[PROBLEM STATEMENT]:
The answer is the set of lines that include "работу", copied from the data below.

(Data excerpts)
________________________________________

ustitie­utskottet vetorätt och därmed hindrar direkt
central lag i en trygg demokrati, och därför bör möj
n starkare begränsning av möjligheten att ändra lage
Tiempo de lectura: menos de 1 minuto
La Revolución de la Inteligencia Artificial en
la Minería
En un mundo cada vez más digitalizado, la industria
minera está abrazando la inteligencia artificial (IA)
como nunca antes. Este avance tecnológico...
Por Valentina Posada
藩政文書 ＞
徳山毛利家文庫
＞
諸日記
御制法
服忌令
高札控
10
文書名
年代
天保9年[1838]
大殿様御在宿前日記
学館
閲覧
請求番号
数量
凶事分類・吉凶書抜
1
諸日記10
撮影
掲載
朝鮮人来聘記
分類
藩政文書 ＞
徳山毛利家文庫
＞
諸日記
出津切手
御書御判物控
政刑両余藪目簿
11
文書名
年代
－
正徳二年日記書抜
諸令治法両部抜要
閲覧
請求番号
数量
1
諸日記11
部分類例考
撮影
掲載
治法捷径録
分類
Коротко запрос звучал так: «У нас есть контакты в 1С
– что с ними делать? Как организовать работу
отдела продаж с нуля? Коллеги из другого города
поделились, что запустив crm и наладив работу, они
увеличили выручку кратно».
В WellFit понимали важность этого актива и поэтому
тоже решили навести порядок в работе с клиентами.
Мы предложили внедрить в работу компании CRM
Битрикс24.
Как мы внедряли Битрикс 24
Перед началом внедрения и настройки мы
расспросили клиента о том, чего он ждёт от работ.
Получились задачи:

________________________________________

[ANSWER TO THE EXERCISE]:
– что с ними делать? Как организовать работу
поделились, что запустив crm и наладив работу, они
Мы предложили внедрить в работу компании CRM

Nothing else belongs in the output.